The Economics of Innocent Fraud
- First edition
- Author: John Kenneth Galbraith
- Publisher: Houghton Mifflin
- Publication date: 2004

= The Economics of Innocent Fraud =

2004 English-language book by John Kenneth Galbraith

The Economics of Innocent Fraud: Truth for Our Time was Harvard economist John Kenneth Galbraith's final book, published by Houghton Mifflin in 2004. It is a 62-page essay that recapitulates themes—such as the dominance of corporate power in the public sector and the role of advertising in shaping consumer demand—found in earlier works.

== Argument ==

In twelve short chapters, Galbraith summarizes what he takes to be a number of types of 'fraud'—some innocent, some less so—inherent in corporate-dominated economic life at the end of the 20th century. His use of the word fraud is not legalistic, but designates what he sees as the divergence between 'approved belief—what I have elsewhere called conventional wisdom—and the reality' (p. ix).

The 'frauds' highlighted are:

1. The replacement of the term 'capitalism' with 'the market system' in American economic and political discourse. He calls the latter 'meaningless, erroneous, bland, and benign' and suggests 'the corporate system' as the more accurate modern replacement (p. 8).
2. The belief in consumer sovereignty within the corporate/market system. Consumer consumption, according to Galbraith, is to a large extent controlled and manipulated by corporate management through advertising and other forms of persuasion (p. 13-14).
3. The use of Gross Domestic Product (GDP) as the standard measure of economic and larger social advance. GDP, argues Galbraith, measures only producer-influenced production, to the exclusion of the valuable 'cultural, artistic, educational, and scientific aspects of life' (p. 15).
4. The paradox inherent in the word 'work', which signifies drudgery and boredom for low-paid workers but provides enjoyment and reward for the affluent workers. Similarly, work avoidance in the poor is regarded as unacceptable, but acceptable for those who can afford leisure (pp. 18–21).
5. The illusion that shareholders, stockholders, investors, boards of directors — even owners — are relevant to the large corporate entities that dominate the economy. In fact, claims Galbraith, it is management (corporate bureaucracy) that runs them (pp. 28–31).
6. The distinction between the 'private sector' and the 'public sector' as used by economists, politicians, and commentators. Galbraith believes that large corporate interests and leaders (private sector) have become so embedded within government (public sector) that the distinction cannot be maintained. He cites corporate influence on the Treasury, and defense industry influence in foreign policy, as prime examples (p. 36).
7. The passing off of hopeful economic prediction by experts and commentators as truth, and the related fraud of harsh lay-offs for workers when rosy predictions inevitably turn out to be false (p. 40-42).
8. The illusion that the Federal Reserve, by raising or lowering interest rates, has any effect whatsoever on spurring growth or preventing inflation. This Galbraith calls 'our most prestigious form of fraud, our most elegant escape from reality' (p. 43). According to him, 'only in innocence does it [the Fed] control general consumer and business spending' (p. 47).

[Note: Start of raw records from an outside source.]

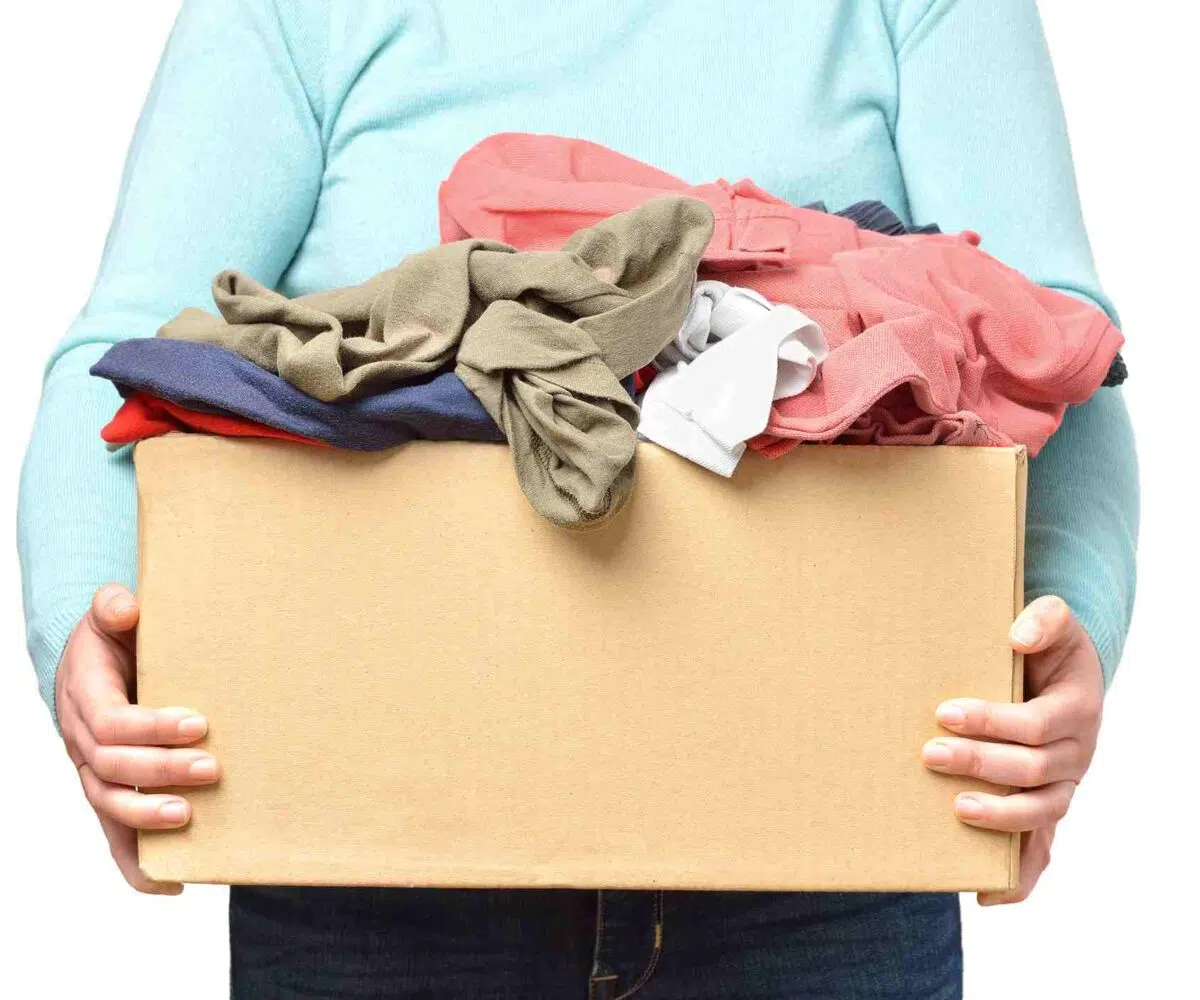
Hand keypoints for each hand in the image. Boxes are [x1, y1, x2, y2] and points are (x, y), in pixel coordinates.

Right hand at [55, 584, 219, 893]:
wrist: (95, 664)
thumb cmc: (114, 640)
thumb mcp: (110, 616)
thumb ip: (114, 607)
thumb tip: (124, 608)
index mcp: (86, 697)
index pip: (112, 722)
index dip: (152, 726)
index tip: (200, 722)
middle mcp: (84, 740)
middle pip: (112, 767)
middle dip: (161, 771)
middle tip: (211, 768)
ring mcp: (94, 771)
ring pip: (109, 805)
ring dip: (147, 818)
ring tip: (188, 819)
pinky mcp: (111, 792)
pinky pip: (114, 837)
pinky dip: (136, 866)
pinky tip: (170, 886)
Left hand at [921, 594, 1102, 904]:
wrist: (1066, 672)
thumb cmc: (1048, 648)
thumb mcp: (1054, 623)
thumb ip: (1044, 619)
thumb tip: (1018, 636)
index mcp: (1076, 709)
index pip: (1036, 724)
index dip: (992, 721)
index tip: (944, 711)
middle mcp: (1075, 753)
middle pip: (1032, 770)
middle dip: (980, 763)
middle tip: (930, 752)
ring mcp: (1064, 785)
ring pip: (1040, 812)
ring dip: (997, 816)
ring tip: (955, 809)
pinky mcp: (1047, 807)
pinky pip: (1043, 850)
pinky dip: (1021, 879)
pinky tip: (988, 897)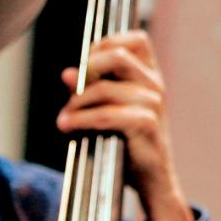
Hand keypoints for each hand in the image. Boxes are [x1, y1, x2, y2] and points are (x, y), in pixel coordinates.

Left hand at [57, 30, 192, 220]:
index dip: (107, 43)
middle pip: (118, 56)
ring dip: (77, 103)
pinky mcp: (146, 125)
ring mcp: (153, 105)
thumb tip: (68, 74)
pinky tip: (68, 127)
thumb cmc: (130, 143)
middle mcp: (155, 86)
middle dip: (87, 68)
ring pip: (105, 89)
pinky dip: (81, 120)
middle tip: (72, 86)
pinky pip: (105, 115)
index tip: (86, 62)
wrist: (152, 180)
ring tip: (65, 118)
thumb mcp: (111, 110)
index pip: (137, 40)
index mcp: (150, 77)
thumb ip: (93, 90)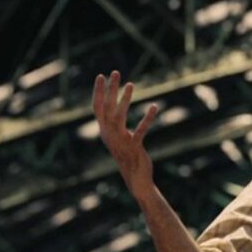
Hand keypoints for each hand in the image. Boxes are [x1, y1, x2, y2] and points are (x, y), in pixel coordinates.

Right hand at [92, 70, 158, 197]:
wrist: (136, 179)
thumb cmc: (127, 157)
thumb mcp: (117, 140)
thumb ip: (113, 126)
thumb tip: (112, 110)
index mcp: (104, 132)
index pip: (97, 108)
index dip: (98, 92)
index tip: (101, 76)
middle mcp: (109, 135)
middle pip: (107, 108)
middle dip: (110, 89)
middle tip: (115, 72)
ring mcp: (121, 141)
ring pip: (119, 116)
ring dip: (125, 99)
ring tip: (131, 84)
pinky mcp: (134, 147)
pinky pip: (140, 130)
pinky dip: (147, 118)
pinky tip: (154, 107)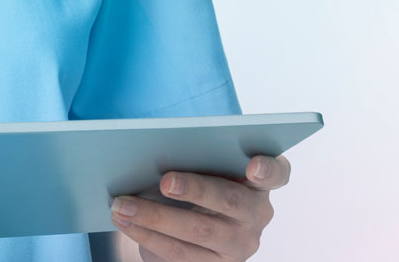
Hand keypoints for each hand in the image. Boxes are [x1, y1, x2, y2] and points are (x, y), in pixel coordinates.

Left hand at [109, 154, 290, 260]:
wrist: (186, 225)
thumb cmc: (195, 182)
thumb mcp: (201, 168)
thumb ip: (194, 157)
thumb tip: (151, 149)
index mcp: (258, 182)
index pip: (277, 173)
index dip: (268, 168)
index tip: (252, 164)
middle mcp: (255, 214)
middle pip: (230, 201)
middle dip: (196, 190)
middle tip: (165, 181)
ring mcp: (238, 244)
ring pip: (198, 231)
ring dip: (155, 217)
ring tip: (122, 205)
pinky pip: (178, 252)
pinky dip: (146, 235)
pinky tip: (123, 221)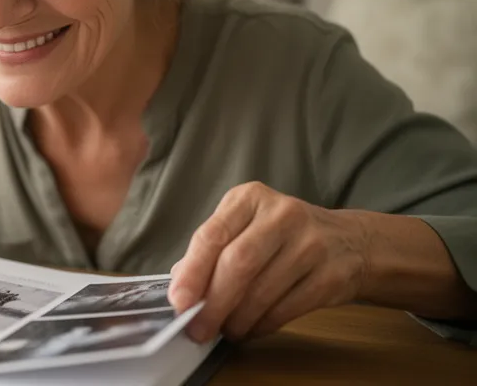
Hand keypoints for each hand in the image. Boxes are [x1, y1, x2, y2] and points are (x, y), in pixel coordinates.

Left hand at [168, 182, 370, 341]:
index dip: (192, 272)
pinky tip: (251, 328)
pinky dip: (261, 325)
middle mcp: (282, 214)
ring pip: (262, 291)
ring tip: (225, 330)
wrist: (350, 242)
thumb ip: (212, 250)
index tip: (178, 301)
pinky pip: (286, 308)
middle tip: (198, 328)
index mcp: (250, 198)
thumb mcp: (245, 226)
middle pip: (238, 263)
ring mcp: (311, 243)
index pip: (212, 234)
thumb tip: (179, 283)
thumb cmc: (283, 236)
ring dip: (237, 319)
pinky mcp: (331, 274)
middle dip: (213, 303)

In three concluding chapters he makes a case for impartial government oversight of corporate behavior; returns to his theme of corporate dominance in the affairs of the state, particularly in the military and defense, for its own enrichment; and claims that additional tax relief for corporations serves no public good. He ends by drawing an analogy between the failure to redress social hardship through sound economic policy and the dominance of war-making in our economic life. He calls war 'the decisive human failure' (p. 62).